US: In a long line of love specialists, Ury, 34, is part of a dating pundit factory. TikTokers, podcasters, and Instagram infographic creators have recently entered the fray, churning out dating “rules” like: wait three hours before responding to a text, tell guys they make you feel comfortable, limit your want to argue with your relationship.
Ury, on the other hand, has a Harvard psychology degree and the best-selling book “How to Not Die Alone” in eight printings and 14 languages.
An hour later, Ury was back at her computer, leading a Zoom session for 67 people who had paid about US$2,000 each for a six-week course to ask their most pressing dating problems.
Ury’s mission is to back up Ury’s assertions that her methods for hacking modern romance are based on solid research.
Whenever Ury talks, it’s as though she’s standing at a podium. If you ask her a question about her work, she’ll spend up to 25 minutes answering it. She frequently alludes to behavioral economics experiments and incorporates data in her presentations.
Some of her clients “feel safe” with her because of the way she speaks, according to the Ury.
Both of Ury’s lifestyles, her intermittent fasting regimen and the one she leads at Radish, a luxury commune, are defined by data. They share the compound with 12 other engineers, behavioral scientists, and venture capitalists and have a goat milk soap in the bathroom and use the Slack channel dubbed “not a cult” to communicate.
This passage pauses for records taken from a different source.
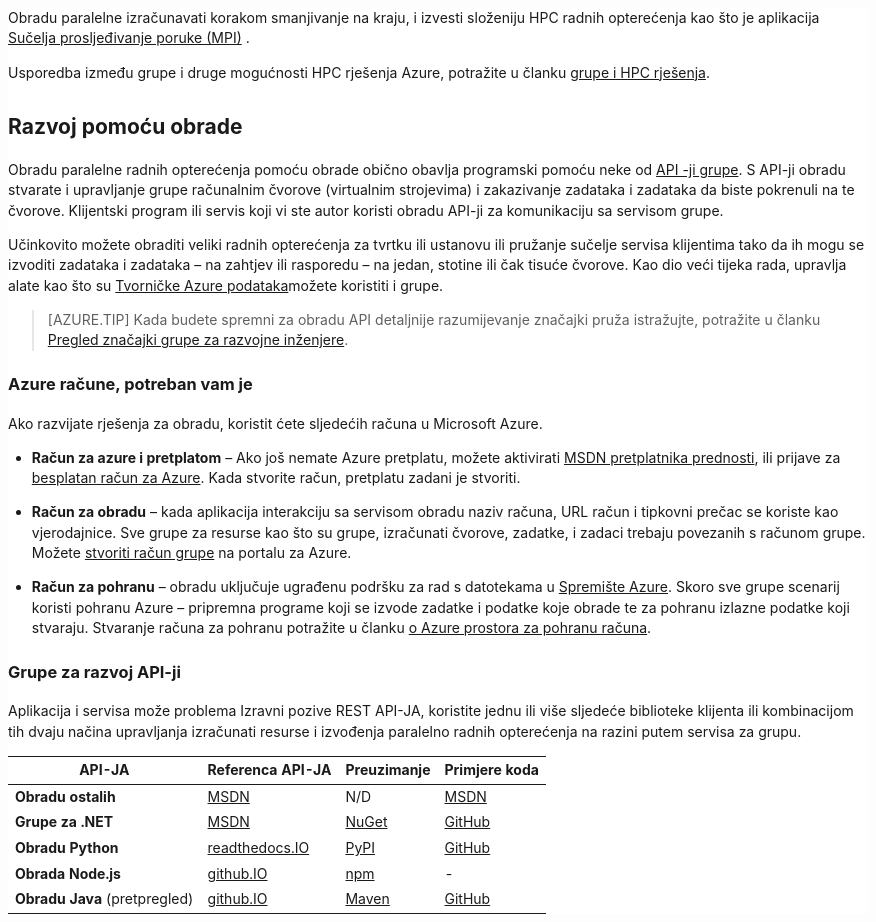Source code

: Obradu paralelne izračunavati korakom smanjivanje na kraju, i izvesti složeniju HPC radnih opterećenja kao što je aplikacija [Sučelja prosljeđivanje poruke (MPI)](batch-mpi.md) .

Usporedba između grupe i druge mogućnosti HPC rješenja Azure, potražite u članku [grupe i HPC rješenja](batch-hpc-solutions.md).

## <a name="developing-with-batch"></a>Razvoj pomoću obrade

Obradu paralelne radnih opterećenja pomoću obrade obično obavlja programski pomoću neke od [API -ji grupe](#batch-development-apis). S API-ji obradu stvarate i upravljanje grupe računalnim čvorove (virtualnim strojevima) i zakazivanje zadataka i zadataka da biste pokrenuli na te čvorove. Klijentski program ili servis koji vi ste autor koristi obradu API-ji za komunikaciju sa servisom grupe.

Učinkovito možete obraditi veliki radnih opterećenja za tvrtku ili ustanovu ili pružanje sučelje servisa klijentima tako da ih mogu se izvoditi zadataka i zadataka – na zahtjev ili rasporedu – na jedan, stotine ili čak tisuće čvorove. Kao dio veći tijeka rada, upravlja alate kao što su [Tvorničke Azure podataka](../data-factory/data-factory-data-processing-using-batch.md)možete koristiti i grupe.

> [AZURE.TIP] Kada budete spremni za obradu API detaljnije razumijevanje značajki pruža istražujte, potražite u članku [Pregled značajki grupe za razvojne inženjere](batch-api-basics.md).

### <a name="azure-accounts-youll-need"></a>Azure račune, potreban vam je

Ako razvijate rješenja za obradu, koristit ćete sljedećih računa u Microsoft Azure.

- **Račun za azure i pretplatom** – Ako još nemate Azure pretplatu, možete aktivirati [MSDN pretplatnika prednosti][msdn_benefits], ili prijave za [besplatan račun za Azure][free_account]. Kada stvorite račun, pretplatu zadani je stvoriti.

- **Račun za obradu** – kada aplikacija interakciju sa servisom obradu naziv računa, URL račun i tipkovni prečac se koriste kao vjerodajnice. Sve grupe za resurse kao što su grupe, izračunati čvorove, zadatke, i zadaci trebaju povezanih s računom grupe. Možete [stvoriti račun grupe](batch-account-create-portal.md) na portalu za Azure.

- **Račun za pohranu** – obradu uključuje ugrađenu podršku za rad s datotekama u [Spremište Azure][azure_storage]. Skoro sve grupe scenarij koristi pohranu Azure – pripremna programe koji se izvode zadatke i podatke koje obrade te za pohranu izlazne podatke koji stvaraju. Stvaranje računa za pohranu potražite u članku [o Azure prostora za pohranu računa](./../storage/storage-create-storage-account.md).

### <a name="batch-development-apis"></a>Grupe za razvoj API-ji

Aplikacija i servisa može problema Izravni pozive REST API-JA, koristite jednu ili više sljedeće biblioteke klijenta ili kombinacijom tih dvaju načina upravljanja izračunati resurse i izvođenja paralelno radnih opterećenja na razini putem servisa za grupu.

| API-JA    | Referenca API-JA | Preuzimanje | Primjere koda |
| ----------------- | ------------- | -------- | ------------ |
| **Obradu ostalih** | [MSDN][batch_rest] | N/D | [MSDN][batch_rest] |
| **Grupe za .NET**    | [MSDN][api_net] | [NuGet][api_net_nuget] | [GitHub][api_sample_net] |
| **Obradu Python**  | [readthedocs.IO][api_python] | [PyPI][api_python_pypi] |[GitHub][api_sample_python] |
| **Obrada Node.js** | [github.IO][api_nodejs] | [npm][api_nodejs_npm] | - |
| **Obradu Java** (pretpregled) | [github.IO][api_java] | [Maven][api_java_jar] | [GitHub][api_sample_java] |


[azure_storage]: https://azure.microsoft.com/services/storage/
[api_java]: http://azure.github.io/azure-sdk-for-java/
[api_java_jar]: http://search.maven.org/#search%7Cga%7C1%7Ca%3A%22azure-batch%22
[api_net]: https://msdn.microsoft.com/library/azure/mt348682.aspx
[api_net_nuget]: https://www.nuget.org/packages/Azure.Batch/
[api_net_mgmt]: https://msdn.microsoft.com/library/azure/mt463120.aspx
[api_net_mgmt_nuget]: https://www.nuget.org/packages/Microsoft.Azure.Management.Batch/
[api_nodejs]: http://azure.github.io/azure-sdk-for-node/azure-batch/latest/
[api_nodejs_npm]: https://www.npmjs.com/package/azure-batch
[api_python]: http://azure-sdk-for-python.readthedocs.io/en/latest/ref/azure.batch.html
[api_python_pypi]: https://pypi.python.org/pypi/azure-batch
[api_sample_net]: https://github.com/Azure/azure-batch-samples/tree/master/CSharp
[api_sample_python]: https://github.com/Azure/azure-batch-samples/tree/master/Python/Batch
[api_sample_java]: https://github.com/Azure/azure-batch-samples/tree/master/Java/
[batch_ps]: https://msdn.microsoft.com/library/azure/mt125957.aspx
[batch_rest]: https://msdn.microsoft.com/library/azure/Dn820158.aspx
[free_account]: https://azure.microsoft.com/free/
[github_samples]: https://github.com/Azure/azure-batch-samples
[learning_path]: https://azure.microsoft.com/documentation/learning-paths/batch/
[msdn_benefits]: https://azure.microsoft.com/pricing/member-offers/msdn-benefits-details/
[batch_explorer]: https://github.com/Azure/azure-batch-samples/tree/master/CSharp/BatchExplorer
[storage_explorer]: http://storageexplorer.com/
[portal]: https://portal.azure.com
[1]: ./media/batch-technical-overview/tech_overview_01.png
[2]: ./media/batch-technical-overview/tech_overview_02.png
Ury’s clients bring her screenshots and screeds, their love languages and childhood traumas, and she talks about their romantic life in frameworks that are easy for them to understand. Her “postdate eight” is a survey in which she questions how tense their bodies were and if they felt “heard” while out on a date.
17-page “relationship contract” that includes the minimum number of sexual encounters the pair agrees to have in the course of a particular time period may be recommended by Ury if a client decides to pursue a relationship. Ury has a breakup contract in case things don’t work out, which specifies things like whether or not the ex-partners want to stay in touch on LinkedIn and how they want to describe the breakup to “casual acquaintances.”
The secretary problem is a behavioral science enigma that Ury loves to utilize to reassure her most data-centric clients. If you’re interviewing for a secretary position and there are 100 applicants, how do you choose the best one? Mathematically speaking, the optimum course of action is to interview 37% of the potential hires before deciding which one you like most. Your “meaningful benchmark” is that person because the standout deserves to be replaced by the next best candidate.
When dating from the age of 18 to 40, you’ve dated about 37 percent of the people you’ll ever date, according to Ury’s version of the statistic. She argues that by the time you’re in your 30s, your best ex is your standard. Commit to the next person you meet who you like better than the one you now have a crush on.
While this may not be what clients want to hear, it has caused some readers to take offense at her characterization of modern romance as gloomy and depressing.
“Pattern recognition” is a phrase she uses frequently when she recognizes and synthesizes patterns in a person’s past love life. The “relationship audit” is a form that Ury’s clients fill out, detailing their past romantic relationships, how they met each other, and the reasons those relationships ended.